Capitation payments account for approximately half of core funding for General Practitioner (GP) practices in England, allocated via the Global Sum Allocation (‘Carr-Hill’) formula. The formula has not been updated since 2004 and lacks adjustments for clinical diagnoses, patient communication difficulties, and deprivation which are factors known to influence workload and health outcomes. In July 2021, Leicester, Leicestershire, and Rutland (LLR) Integrated Care Board introduced the Health Equity Payment (HEP), a top-up funding scheme based on a locally developed formula incorporating these additional factors.

Method

We conducted a retrospective observational study using national public data to evaluate the impact of HEP between July 2021 and April 2023. Practices receiving HEP were matched to similar practices outside LLR using Genetic Matching on demographics, disease prevalence, and baseline outcomes. Seven outcomes were assessed: three patient experience measures from the GP Patient Survey, three staffing metrics (GP, nurse, and administrative full-time equivalents per 1000 weighted patients), and Quality and Outcomes Framework (QOF) achievement. Causal effects were estimated using doubly robust regression models with g-computation to estimate the average treatment effect.

Results

Sixty-two LLR practices received HEP and were matched to 62 control practices. Practices receiving HEP achieved a 3.2% point higher QOF score (95% CI: 0.5 to 5.9; p = 0.02) compared to controls. No statistically significant differences were found in patient experience or staffing outcomes. Sensitivity analyses confirmed robustness to alternative time periods and outcome specifications but revealed sensitivity to missing staffing data from atypical practices.

Discussion

This study provides the first causal evaluation of a capitation funding model incorporating clinical and sociodemographic factors in England.
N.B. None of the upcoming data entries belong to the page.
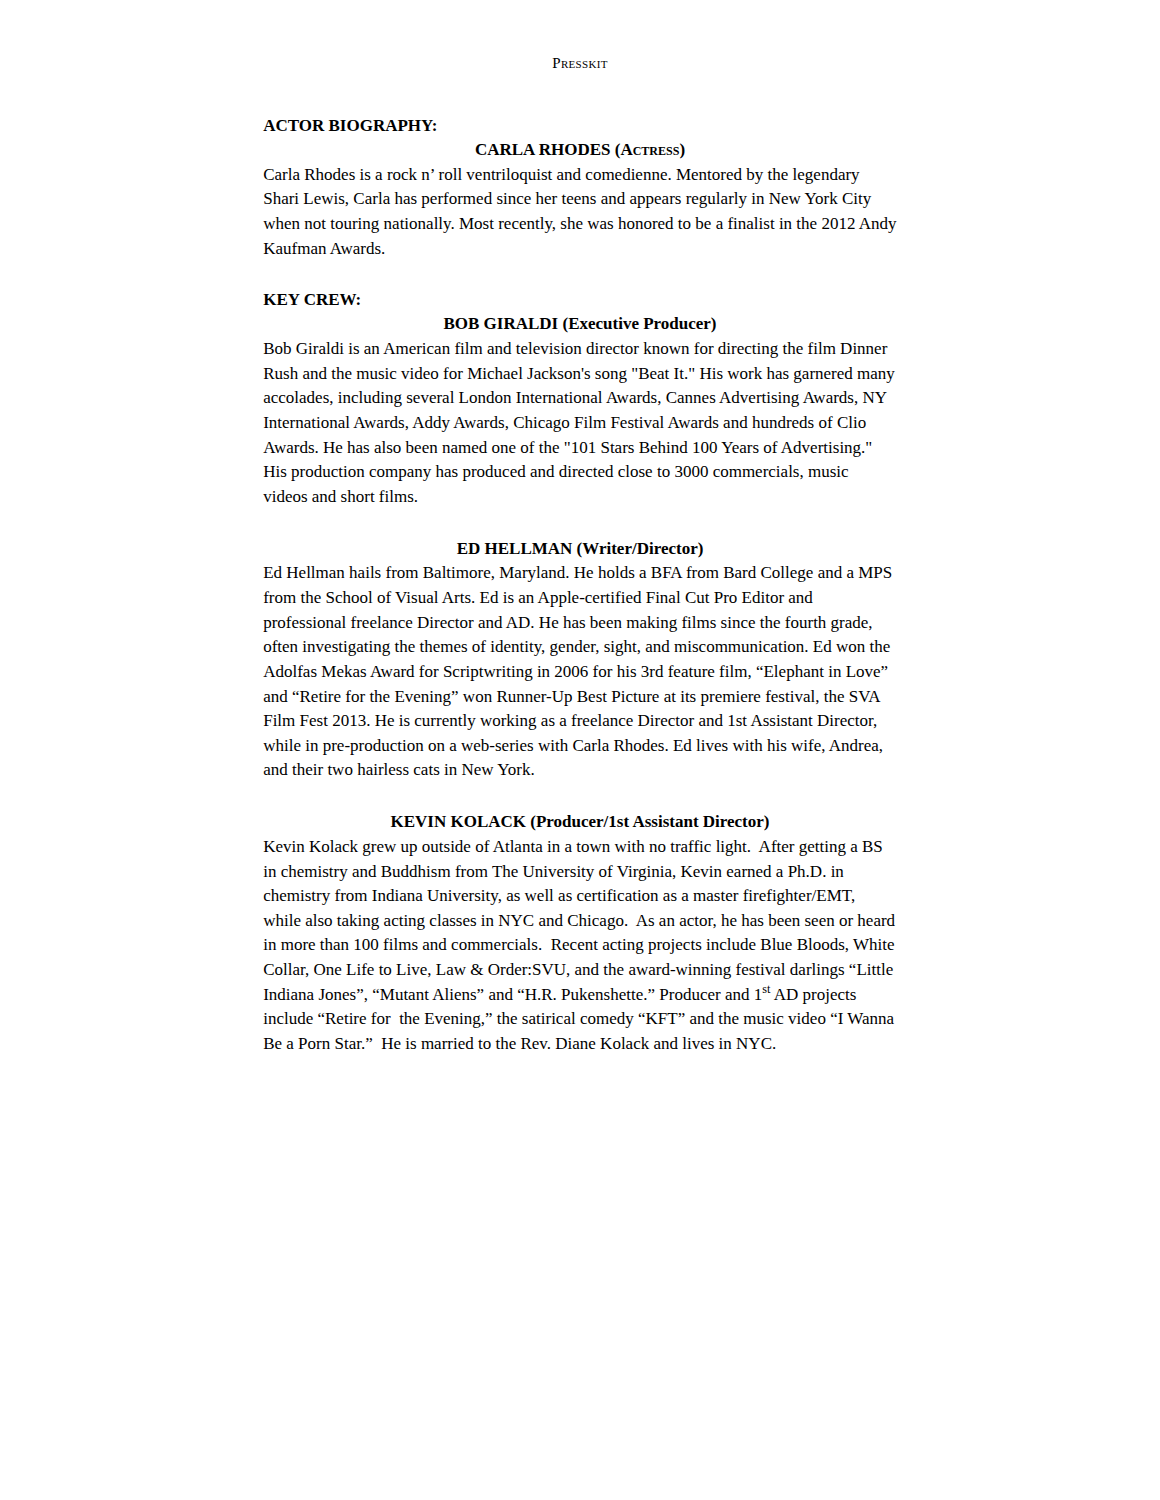Presskit
ACTOR BIOGRAPHY:
CARLA RHODES (Actress)
Carla Rhodes is a rock n’ roll ventriloquist and comedienne. Mentored by the legendary Shari Lewis, Carla has performed since her teens and appears regularly in New York City when not touring nationally. Most recently, she was honored to be a finalist in the 2012 Andy Kaufman Awards.
KEY CREW:
BOB GIRALDI (Executive Producer)
Bob Giraldi is an American film and television director known for directing the film Dinner Rush and the music video for Michael Jackson's song "Beat It." His work has garnered many accolades, including several London International Awards, Cannes Advertising Awards, NY International Awards, Addy Awards, Chicago Film Festival Awards and hundreds of Clio Awards. He has also been named one of the "101 Stars Behind 100 Years of Advertising." His production company has produced and directed close to 3000 commercials, music videos and short films.
ED HELLMAN (Writer/Director)
Ed Hellman hails from Baltimore, Maryland. He holds a BFA from Bard College and a MPS from the School of Visual Arts. Ed is an Apple-certified Final Cut Pro Editor and professional freelance Director and AD. He has been making films since the fourth grade, often investigating the themes of identity, gender, sight, and miscommunication. Ed won the Adolfas Mekas Award for Scriptwriting in 2006 for his 3rd feature film, “Elephant in Love” and “Retire for the Evening” won Runner-Up Best Picture at its premiere festival, the SVA Film Fest 2013. He is currently working as a freelance Director and 1st Assistant Director, while in pre-production on a web-series with Carla Rhodes. Ed lives with his wife, Andrea, and their two hairless cats in New York.
KEVIN KOLACK (Producer/1st Assistant Director)
Kevin Kolack grew up outside of Atlanta in a town with no traffic light. After getting a BS in chemistry and Buddhism from The University of Virginia, Kevin earned a Ph.D. in chemistry from Indiana University, as well as certification as a master firefighter/EMT, while also taking acting classes in NYC and Chicago. As an actor, he has been seen or heard in more than 100 films and commercials. Recent acting projects include Blue Bloods, White Collar, One Life to Live, Law & Order:SVU, and the award-winning festival darlings “Little Indiana Jones”, “Mutant Aliens” and “H.R. Pukenshette.” Producer and 1st AD projects include “Retire for the Evening,” the satirical comedy “KFT” and the music video “I Wanna Be a Porn Star.” He is married to the Rev. Diane Kolack and lives in NYC.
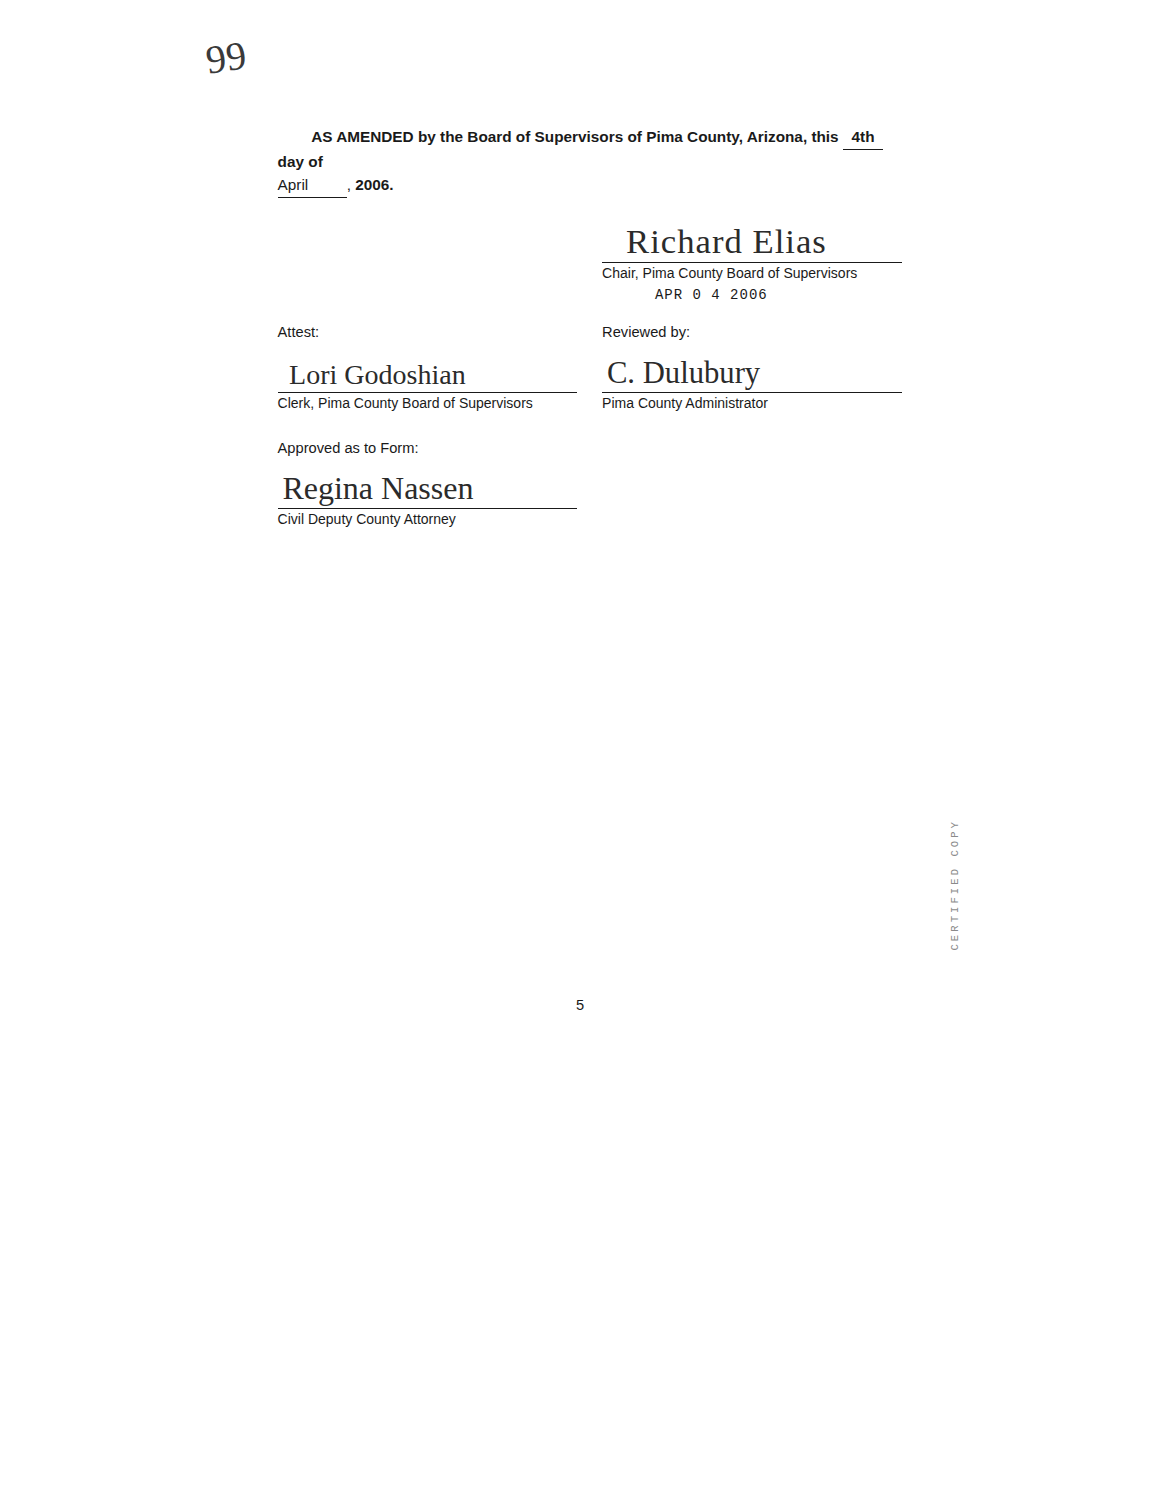99
AS AMENDED by the Board of Supervisors of Pima County, Arizona, this 4th day of
April, 2006.
Richard Elias
Chair, Pima County Board of Supervisors
APR 0 4 2006
Attest:
Lori Godoshian
Clerk, Pima County Board of Supervisors
Reviewed by:
C. Dulubury
Pima County Administrator
Approved as to Form:
Regina Nassen
Civil Deputy County Attorney
CERTIFIED COPY
5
The modest improvement in QOF achievement suggests that targeted funding could be linked to enhanced care quality. The absence of effects on staffing and patient experience may reflect data limitations, short follow-up, or heterogeneity in how funds were used. These findings provide the the first evidence that locally tailored funding models could address inequalities in primary care provision and inform ongoing national reviews of the general practice capitation funding.